# START OF Given entries
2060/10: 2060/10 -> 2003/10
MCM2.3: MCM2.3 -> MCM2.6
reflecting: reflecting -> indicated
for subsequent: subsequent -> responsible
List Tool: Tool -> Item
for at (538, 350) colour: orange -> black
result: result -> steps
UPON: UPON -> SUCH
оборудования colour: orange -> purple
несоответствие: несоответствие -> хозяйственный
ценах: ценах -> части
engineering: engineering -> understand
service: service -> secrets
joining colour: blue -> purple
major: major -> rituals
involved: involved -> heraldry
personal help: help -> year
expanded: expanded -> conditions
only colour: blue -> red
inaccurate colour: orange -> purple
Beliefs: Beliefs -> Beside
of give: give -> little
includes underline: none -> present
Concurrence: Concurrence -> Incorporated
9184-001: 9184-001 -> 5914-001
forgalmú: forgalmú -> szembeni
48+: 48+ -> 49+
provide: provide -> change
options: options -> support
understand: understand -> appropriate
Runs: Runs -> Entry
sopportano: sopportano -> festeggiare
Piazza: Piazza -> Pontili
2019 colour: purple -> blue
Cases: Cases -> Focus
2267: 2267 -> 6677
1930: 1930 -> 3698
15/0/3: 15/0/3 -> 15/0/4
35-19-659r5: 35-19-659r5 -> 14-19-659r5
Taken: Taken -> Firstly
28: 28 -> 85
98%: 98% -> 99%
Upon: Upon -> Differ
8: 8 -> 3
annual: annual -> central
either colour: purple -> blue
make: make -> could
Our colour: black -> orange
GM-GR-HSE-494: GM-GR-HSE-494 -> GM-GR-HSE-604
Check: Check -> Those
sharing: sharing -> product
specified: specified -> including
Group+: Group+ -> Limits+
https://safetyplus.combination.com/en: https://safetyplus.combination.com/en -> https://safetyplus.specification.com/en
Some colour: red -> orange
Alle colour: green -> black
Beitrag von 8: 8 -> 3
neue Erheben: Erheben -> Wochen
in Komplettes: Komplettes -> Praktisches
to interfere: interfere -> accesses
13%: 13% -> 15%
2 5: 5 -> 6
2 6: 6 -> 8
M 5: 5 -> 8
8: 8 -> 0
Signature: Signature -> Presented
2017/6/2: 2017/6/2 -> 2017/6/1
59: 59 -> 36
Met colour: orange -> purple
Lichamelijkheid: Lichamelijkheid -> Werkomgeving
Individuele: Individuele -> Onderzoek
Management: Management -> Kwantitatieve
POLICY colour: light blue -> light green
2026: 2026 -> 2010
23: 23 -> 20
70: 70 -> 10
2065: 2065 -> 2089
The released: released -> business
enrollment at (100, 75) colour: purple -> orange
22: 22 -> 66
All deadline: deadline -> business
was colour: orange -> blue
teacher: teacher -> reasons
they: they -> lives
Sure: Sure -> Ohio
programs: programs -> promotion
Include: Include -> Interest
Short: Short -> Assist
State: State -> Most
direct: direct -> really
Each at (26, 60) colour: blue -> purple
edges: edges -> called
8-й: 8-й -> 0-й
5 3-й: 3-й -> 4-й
# END OF Given entries
#### [Short problem]
Starting with the first of the lines above and continuing through the line containing "provide: provide -> change", output them as a Markdown table with the columns Row and Line. Put each line's number in Row, put the line itself in Line, and leave out blank lines.

#### [Response below]
| Row | Line |
|---|---|
| 1 | 2060/10: 2060/10 -> 2003/10 |
| 2 | MCM2.3: MCM2.3 -> MCM2.6 |
| 3 | reflecting: reflecting -> indicated |
| 4 | for subsequent: subsequent -> responsible |
| 5 | List Tool: Tool -> Item |
| 6 | for at (538, 350) colour: orange -> black |
| 7 | result: result -> steps |
| 8 | UPON: UPON -> SUCH |
| 9 | оборудования colour: orange -> purple |
| 10 | несоответствие: несоответствие -> хозяйственный |
| 11 | ценах: ценах -> части |
| 12 | engineering: engineering -> understand |
| 13 | service: service -> secrets |
| 14 | joining colour: blue -> purple |
| 15 | major: major -> rituals |
| 16 | involved: involved -> heraldry |
| 17 | personal help: help -> year |
| 18 | expanded: expanded -> conditions |
| 19 | only colour: blue -> red |
| 20 | inaccurate colour: orange -> purple |
| 21 | Beliefs: Beliefs -> Beside |
| 22 | of give: give -> little |
| 23 | includes underline: none -> present |
| 24 | Concurrence: Concurrence -> Incorporated |
| 25 | 9184-001: 9184-001 -> 5914-001 |
| 26 | forgalmú: forgalmú -> szembeni |
| 27 | 48+: 48+ -> 49+ |
| 28 | provide: provide -> change |